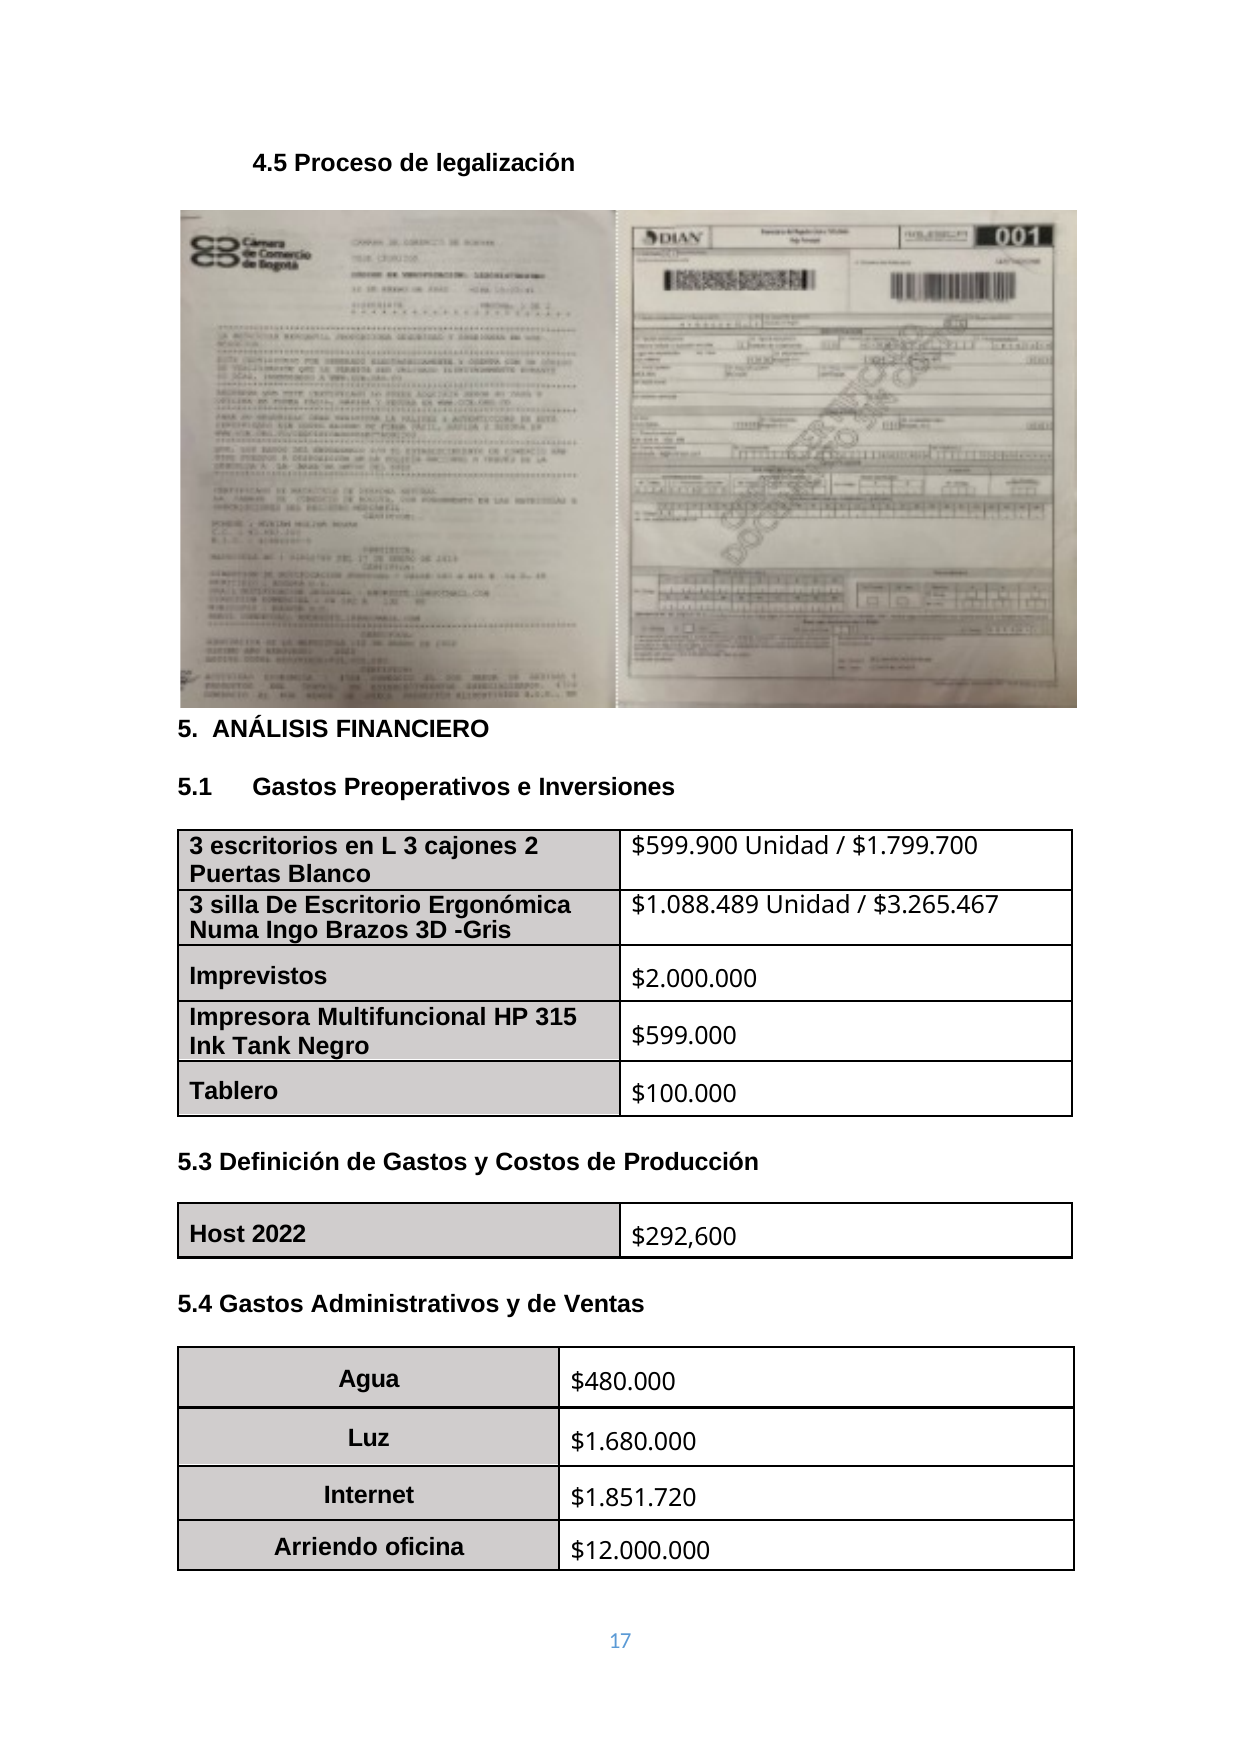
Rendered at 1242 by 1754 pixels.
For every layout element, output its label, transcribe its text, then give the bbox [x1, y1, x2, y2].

table_cell 3 silla De Escritorio Ergonómica Numa Ingo Brazos 3D -Gris [179, 891, 619, 944]
table_cell $1.088.489 Unidad / $3.265.467 [621, 891, 1071, 944]
table_cell $1.851.720 [560, 1467, 1073, 1519]
picture [180, 210, 1077, 214]
table_cell Luz [179, 1409, 558, 1464]
list Gastos Administrativos y de Ventas [177, 1288, 1183, 1317]
list Definición de Gastos y Costos de Producción [177, 1147, 1183, 1175]
table_header 3 escritorios en L 3 cajones 2 Puertas Blanco [179, 831, 619, 889]
table_header $292,600 [621, 1204, 1071, 1256]
list Proceso de legalización [252, 148, 1183, 176]
table_cell Internet [179, 1467, 558, 1519]
list Gastos Preoperativos e Inversiones [177, 772, 1183, 800]
table_header Agua [179, 1348, 558, 1406]
table_cell $100.000 [621, 1062, 1071, 1114]
table_cell Impresora Multifuncional HP 315 Ink Tank Negro [179, 1002, 619, 1059]
table_cell $1.680.000 [560, 1409, 1073, 1464]
table_cell $12.000.000 [560, 1521, 1073, 1569]
table_header $599.900 Unidad / $1.799.700 [621, 831, 1071, 889]
table_header Host 2022 [179, 1204, 619, 1256]
table_cell $599.000 [621, 1002, 1071, 1059]
table_cell Arriendo oficina [179, 1521, 558, 1569]
table_header $480.000 [560, 1348, 1073, 1406]
table_cell Imprevistos [179, 946, 619, 1000]
subtitle ANÁLISIS FINANCIERO [177, 214, 1183, 743]
table_cell Tablero [179, 1062, 619, 1114]
table_cell $2.000.000 [621, 946, 1071, 1000]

• _Brief_
Wherever a line in the data above contains the word "Unidad", copy that line.

• _Answer box_
table_cell $1.088.489 Unidad / $3.265.467 [621, 891, 1071, 944]
table_header $599.900 Unidad / $1.799.700 [621, 831, 1071, 889]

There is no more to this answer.